# DATA EXTRACTS

•••

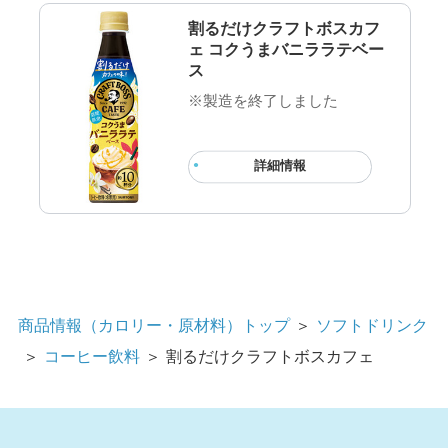
割るだけクラフトボスカフ
ェ コクうまバニララテベー
ス
※製造を終了しました
詳細情報
商品情報（カロリー・原材料）トップ
＞
ソフトドリンク
＞
コーヒー飲料
＞
割るだけクラフトボスカフェ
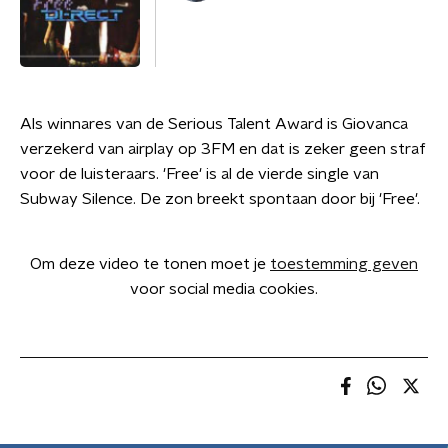
Als winnares van de Serious Talent Award is Giovanca
verzekerd van airplay op 3FM en dat is zeker geen straf
voor de luisteraars. 'Free' is al de vierde single van
Subway Silence. De zon breekt spontaan door bij 'Free'.
Om deze video te tonen moet je
toestemming geven
voor social media cookies.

•••

# TASK BRIEF
Copy the lines of the material word for word, starting with the line that contains "Als winnares van" and continuing through the last line of the material.

# RESPONSE
Als winnares van de Serious Talent Award is Giovanca
verzekerd van airplay op 3FM en dat is zeker geen straf
voor de luisteraars. 'Free' is al de vierde single van
Subway Silence. De zon breekt spontaan door bij 'Free'.
Om deze video te tonen moet je
toestemming geven
voor social media cookies.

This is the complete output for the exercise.